* **What is expected**
From the data below, return the exact lines starting at the line containing "- int转float会舍去一些有效位，因为float有效位不足32个。" and ending at the line containing "- 字母的第5位如果是0，则是大写，否则是小写。这给大小写转换带来了便利。", both included, and nothing else.
════════
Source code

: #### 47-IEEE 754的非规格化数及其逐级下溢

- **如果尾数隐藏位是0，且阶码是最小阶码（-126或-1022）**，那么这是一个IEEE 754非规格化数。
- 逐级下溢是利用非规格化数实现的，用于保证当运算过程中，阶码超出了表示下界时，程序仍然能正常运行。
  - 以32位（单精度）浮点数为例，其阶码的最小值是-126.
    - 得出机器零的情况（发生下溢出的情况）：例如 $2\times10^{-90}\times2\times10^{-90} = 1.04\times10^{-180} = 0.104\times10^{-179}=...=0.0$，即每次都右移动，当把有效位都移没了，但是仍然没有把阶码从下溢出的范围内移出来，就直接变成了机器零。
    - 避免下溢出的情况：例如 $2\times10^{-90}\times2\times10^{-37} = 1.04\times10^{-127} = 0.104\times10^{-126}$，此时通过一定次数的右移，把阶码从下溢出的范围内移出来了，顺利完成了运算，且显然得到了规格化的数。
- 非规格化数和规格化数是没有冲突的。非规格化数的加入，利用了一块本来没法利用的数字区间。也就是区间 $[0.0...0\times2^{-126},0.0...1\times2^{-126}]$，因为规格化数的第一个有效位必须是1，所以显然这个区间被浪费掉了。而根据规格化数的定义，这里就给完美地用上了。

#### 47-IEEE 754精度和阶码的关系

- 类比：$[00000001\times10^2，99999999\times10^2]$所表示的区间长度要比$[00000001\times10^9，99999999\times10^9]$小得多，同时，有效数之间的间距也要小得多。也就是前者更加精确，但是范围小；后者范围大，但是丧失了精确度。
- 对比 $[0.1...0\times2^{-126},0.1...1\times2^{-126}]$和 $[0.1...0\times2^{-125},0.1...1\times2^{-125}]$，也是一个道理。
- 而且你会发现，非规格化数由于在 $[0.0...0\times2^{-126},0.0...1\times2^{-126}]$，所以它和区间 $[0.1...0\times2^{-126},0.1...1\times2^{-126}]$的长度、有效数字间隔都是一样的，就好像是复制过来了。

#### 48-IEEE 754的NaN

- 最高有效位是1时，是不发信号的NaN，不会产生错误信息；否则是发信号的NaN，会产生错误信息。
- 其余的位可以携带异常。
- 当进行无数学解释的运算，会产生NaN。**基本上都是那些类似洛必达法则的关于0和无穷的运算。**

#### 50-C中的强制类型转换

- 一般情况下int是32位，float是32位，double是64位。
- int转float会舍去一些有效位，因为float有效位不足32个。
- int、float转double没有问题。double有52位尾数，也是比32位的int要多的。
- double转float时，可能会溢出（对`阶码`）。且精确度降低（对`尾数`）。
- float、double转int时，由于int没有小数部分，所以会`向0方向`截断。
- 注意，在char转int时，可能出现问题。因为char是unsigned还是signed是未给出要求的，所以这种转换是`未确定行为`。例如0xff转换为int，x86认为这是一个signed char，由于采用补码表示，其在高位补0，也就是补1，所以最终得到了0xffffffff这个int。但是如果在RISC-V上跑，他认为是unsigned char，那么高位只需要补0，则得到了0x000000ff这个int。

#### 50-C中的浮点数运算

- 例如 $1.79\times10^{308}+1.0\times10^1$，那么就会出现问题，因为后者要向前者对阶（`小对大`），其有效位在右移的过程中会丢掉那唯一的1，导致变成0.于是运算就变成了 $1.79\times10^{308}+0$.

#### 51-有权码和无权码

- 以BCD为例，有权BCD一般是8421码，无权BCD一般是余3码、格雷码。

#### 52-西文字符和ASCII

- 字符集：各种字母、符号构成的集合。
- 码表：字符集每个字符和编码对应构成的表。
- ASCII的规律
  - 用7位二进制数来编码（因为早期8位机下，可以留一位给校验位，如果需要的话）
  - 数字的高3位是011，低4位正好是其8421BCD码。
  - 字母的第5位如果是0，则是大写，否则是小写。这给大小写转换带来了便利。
════════
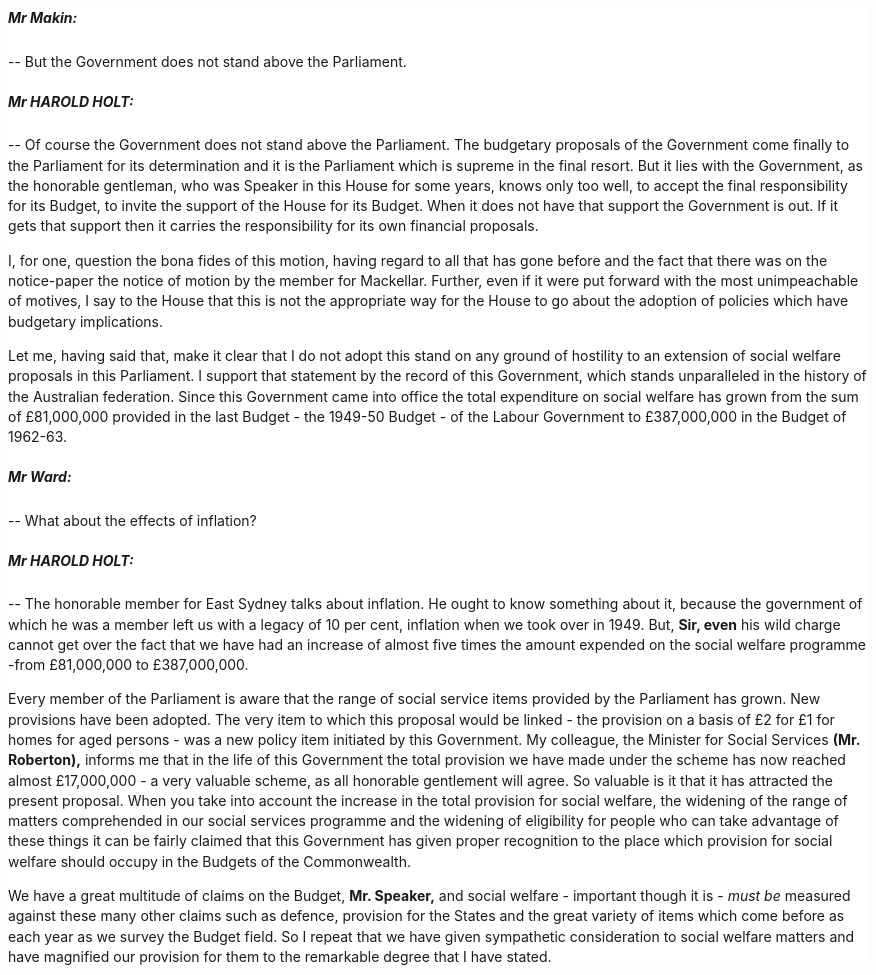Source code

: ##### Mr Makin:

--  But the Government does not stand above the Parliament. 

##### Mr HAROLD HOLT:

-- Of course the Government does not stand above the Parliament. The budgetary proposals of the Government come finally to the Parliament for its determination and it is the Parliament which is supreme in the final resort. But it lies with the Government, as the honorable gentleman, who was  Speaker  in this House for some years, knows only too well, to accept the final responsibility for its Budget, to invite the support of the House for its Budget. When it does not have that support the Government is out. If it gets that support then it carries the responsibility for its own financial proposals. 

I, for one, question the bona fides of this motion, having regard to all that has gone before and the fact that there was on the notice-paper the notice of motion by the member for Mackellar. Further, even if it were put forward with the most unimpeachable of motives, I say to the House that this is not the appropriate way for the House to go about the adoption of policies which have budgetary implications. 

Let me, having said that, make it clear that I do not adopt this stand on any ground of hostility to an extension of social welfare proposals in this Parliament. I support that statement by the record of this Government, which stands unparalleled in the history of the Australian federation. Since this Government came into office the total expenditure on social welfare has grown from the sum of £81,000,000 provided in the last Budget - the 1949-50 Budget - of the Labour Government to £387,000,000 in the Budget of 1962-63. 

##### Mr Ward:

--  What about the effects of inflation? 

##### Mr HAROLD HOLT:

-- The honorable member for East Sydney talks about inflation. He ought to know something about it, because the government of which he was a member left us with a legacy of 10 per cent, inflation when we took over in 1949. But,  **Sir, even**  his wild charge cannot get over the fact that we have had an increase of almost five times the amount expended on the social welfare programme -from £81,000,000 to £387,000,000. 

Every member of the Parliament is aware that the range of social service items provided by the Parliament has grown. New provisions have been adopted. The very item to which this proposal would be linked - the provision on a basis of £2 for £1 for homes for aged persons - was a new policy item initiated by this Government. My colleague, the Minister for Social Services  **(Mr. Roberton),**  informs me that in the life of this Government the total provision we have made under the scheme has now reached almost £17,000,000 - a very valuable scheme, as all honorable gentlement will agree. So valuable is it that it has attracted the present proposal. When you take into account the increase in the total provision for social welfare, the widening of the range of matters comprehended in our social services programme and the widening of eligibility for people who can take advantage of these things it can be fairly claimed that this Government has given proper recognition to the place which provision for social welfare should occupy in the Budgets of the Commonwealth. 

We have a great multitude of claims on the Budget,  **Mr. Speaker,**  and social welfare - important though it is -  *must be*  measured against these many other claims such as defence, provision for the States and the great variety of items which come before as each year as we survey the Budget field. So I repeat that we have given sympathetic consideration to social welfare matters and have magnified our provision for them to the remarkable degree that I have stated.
════════
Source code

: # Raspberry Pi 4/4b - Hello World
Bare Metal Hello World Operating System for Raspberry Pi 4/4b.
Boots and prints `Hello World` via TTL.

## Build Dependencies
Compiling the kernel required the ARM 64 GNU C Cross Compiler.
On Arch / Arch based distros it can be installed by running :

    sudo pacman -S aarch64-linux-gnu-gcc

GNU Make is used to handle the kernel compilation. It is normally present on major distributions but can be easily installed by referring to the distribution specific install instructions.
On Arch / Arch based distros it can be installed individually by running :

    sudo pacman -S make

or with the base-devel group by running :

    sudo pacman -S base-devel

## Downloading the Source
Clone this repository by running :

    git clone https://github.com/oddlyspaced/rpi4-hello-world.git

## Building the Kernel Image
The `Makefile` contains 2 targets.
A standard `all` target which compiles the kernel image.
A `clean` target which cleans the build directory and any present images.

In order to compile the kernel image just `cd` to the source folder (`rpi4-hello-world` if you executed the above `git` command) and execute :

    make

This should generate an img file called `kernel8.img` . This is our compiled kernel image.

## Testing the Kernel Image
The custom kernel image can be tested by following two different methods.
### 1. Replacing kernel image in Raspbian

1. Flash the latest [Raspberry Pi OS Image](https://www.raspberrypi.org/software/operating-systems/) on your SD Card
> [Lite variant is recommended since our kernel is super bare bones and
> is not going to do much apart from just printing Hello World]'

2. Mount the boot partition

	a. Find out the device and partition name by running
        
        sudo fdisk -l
════════
* **Response area**
- int转float会舍去一些有效位，因为float有效位不足32个。
- int、float转double没有问题。double有52位尾数，也是比32位的int要多的。
- double转float时，可能会溢出（对`阶码`）。且精确度降低（对`尾数`）。
- float、double转int时，由于int没有小数部分，所以会`向0方向`截断。
- 注意，在char转int时，可能出现问题。因为char是unsigned还是signed是未给出要求的，所以这种转换是`未确定行为`。例如0xff转换为int，x86认为这是一个signed char，由于采用补码表示，其在高位补0，也就是补1，所以最终得到了0xffffffff这个int。但是如果在RISC-V上跑，他认为是unsigned char，那么高位只需要补0，则得到了0x000000ff这个int。

#### 50-C中的浮点数运算

- 例如 $1.79\times10^{308}+1.0\times10^1$，那么就会出现问题，因为后者要向前者对阶（`小对大`），其有效位在右移的过程中会丢掉那唯一的1，导致变成0.于是运算就变成了 $1.79\times10^{308}+0$.

#### 51-有权码和无权码

- 以BCD为例，有权BCD一般是8421码，无权BCD一般是余3码、格雷码。

#### 52-西文字符和ASCII

- 字符集：各种字母、符号构成的集合。
- 码表：字符集每个字符和编码对应构成的表。
- ASCII的规律
  - 用7位二进制数来编码（因为早期8位机下，可以留一位给校验位，如果需要的话）
  - 数字的高3位是011，低4位正好是其8421BCD码。
  - 字母的第5位如果是0，则是大写，否则是小写。这给大小写转换带来了便利。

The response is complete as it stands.